EXCERPT.
The core neurodegenerative processes of Parkinson’s Disease (PD) are summarized in Table 1, while the specific nutritional risk factors and protective dietary elements, alongside their respective pathophysiological mechanisms, are detailed in Table 2 and Table 3.
15. Limitations
This review has included in vitro studies and human trials, while excluding animal studies. The limitation of in vitro studies is that they lack the complex physiological context of the human body, especially gut–central nervous system interaction. Furthermore, nutrient metabolism and bioavailability in vivo cannot be replicated. Moreover, in vitro experiments cannot highlight genetic variability and individual responses to dietary interventions. Trials on humans are limited by small sample sizes, short intervention durations, and heterogeneous dietary interventions and outcome measures. This heterogeneity may not lead to strong meta-analysis, making it difficult to draw firm conclusions about the efficacy of specific dietary patterns or nutrients in modifying disease progression or symptoms. Larger high-quality randomized controlled trials are necessary to define which food and dietary pattern are more protective against PD, including plant-based diets.

PROMPT.
Answer these questions about the Parkinson's disease review excerpt:
1. Which table summarizes the core neurodegenerative processes of Parkinson's Disease?
2. What type of study did the review exclude?
3. What limits the trials on humans?

[Saved data entries]
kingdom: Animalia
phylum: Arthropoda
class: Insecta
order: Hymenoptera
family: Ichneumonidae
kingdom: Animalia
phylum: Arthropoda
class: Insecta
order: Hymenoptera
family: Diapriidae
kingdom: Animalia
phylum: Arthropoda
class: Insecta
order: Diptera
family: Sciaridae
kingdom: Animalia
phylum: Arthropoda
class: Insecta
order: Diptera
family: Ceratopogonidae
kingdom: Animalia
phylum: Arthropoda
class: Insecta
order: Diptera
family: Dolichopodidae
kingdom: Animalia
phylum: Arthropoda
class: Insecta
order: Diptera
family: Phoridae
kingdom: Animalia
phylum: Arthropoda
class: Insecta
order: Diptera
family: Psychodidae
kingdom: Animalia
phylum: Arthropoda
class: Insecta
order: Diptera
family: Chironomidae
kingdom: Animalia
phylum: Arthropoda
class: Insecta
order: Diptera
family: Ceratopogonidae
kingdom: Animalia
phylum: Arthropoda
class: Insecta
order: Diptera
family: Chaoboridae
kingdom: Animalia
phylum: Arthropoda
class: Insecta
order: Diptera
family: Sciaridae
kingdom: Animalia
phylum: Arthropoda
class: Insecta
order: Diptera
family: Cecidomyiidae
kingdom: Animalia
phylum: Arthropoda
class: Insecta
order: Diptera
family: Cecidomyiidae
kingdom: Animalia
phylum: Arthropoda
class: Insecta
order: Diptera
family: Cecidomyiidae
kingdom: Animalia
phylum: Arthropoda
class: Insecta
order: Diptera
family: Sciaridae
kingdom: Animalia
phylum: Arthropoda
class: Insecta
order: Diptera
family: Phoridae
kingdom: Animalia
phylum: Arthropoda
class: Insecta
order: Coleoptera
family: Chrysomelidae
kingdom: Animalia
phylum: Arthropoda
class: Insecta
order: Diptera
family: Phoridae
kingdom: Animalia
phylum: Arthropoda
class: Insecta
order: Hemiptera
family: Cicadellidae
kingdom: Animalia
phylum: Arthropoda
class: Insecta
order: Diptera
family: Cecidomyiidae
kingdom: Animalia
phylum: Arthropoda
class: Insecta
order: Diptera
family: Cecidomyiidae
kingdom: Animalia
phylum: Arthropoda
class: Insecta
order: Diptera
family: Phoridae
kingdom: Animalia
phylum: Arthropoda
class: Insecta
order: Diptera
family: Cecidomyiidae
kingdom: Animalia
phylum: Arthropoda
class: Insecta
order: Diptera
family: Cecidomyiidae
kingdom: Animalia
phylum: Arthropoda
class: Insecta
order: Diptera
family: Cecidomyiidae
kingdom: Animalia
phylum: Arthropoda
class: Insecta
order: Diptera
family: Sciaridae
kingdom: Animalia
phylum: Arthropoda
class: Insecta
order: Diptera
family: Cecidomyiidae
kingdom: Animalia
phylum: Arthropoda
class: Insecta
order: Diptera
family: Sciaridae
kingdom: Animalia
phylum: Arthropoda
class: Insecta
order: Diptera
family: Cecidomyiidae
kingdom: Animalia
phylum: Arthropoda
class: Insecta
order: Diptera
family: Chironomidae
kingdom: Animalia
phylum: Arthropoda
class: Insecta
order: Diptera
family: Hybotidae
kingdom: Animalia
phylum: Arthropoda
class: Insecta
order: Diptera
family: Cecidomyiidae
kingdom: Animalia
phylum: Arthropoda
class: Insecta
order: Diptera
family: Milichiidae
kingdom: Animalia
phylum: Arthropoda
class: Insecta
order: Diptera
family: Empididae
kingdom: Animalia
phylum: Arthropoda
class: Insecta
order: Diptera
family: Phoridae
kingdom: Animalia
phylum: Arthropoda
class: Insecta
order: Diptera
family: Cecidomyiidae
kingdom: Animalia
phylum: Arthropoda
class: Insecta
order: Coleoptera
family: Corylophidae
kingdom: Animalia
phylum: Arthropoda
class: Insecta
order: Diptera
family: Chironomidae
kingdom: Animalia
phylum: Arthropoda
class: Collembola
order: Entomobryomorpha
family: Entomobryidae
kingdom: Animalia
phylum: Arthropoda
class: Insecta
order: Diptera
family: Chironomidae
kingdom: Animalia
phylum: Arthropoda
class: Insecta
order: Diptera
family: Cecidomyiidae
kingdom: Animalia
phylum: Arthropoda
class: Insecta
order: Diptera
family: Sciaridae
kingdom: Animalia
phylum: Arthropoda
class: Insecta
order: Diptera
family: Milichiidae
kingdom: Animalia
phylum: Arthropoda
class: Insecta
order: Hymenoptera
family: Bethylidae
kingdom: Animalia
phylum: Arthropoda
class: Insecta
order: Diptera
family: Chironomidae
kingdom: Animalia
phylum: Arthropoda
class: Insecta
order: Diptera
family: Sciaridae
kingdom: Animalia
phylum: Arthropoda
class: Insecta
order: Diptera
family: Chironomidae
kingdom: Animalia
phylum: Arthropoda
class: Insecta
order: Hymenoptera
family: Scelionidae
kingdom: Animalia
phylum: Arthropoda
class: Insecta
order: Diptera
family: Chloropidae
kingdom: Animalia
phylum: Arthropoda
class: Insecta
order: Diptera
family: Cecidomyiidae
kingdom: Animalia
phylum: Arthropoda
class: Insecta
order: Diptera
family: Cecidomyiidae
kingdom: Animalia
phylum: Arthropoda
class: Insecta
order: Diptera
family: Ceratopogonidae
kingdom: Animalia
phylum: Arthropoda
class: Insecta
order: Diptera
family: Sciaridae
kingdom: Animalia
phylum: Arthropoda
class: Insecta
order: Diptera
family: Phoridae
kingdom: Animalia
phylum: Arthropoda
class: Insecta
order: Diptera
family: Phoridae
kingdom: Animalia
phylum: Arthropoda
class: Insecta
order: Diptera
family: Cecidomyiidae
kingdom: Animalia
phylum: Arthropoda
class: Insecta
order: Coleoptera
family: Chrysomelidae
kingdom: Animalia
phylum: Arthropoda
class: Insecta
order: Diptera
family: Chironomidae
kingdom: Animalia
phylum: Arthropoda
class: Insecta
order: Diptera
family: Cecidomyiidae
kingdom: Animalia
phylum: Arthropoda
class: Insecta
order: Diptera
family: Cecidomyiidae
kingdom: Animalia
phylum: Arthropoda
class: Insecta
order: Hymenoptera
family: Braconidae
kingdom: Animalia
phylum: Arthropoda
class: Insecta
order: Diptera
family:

RESPONSE TO THIS EXERCISE.
1. Table 1
2. Animal studies
3. Small sample sizes, short intervention durations, and heterogeneous dietary interventions and outcome measures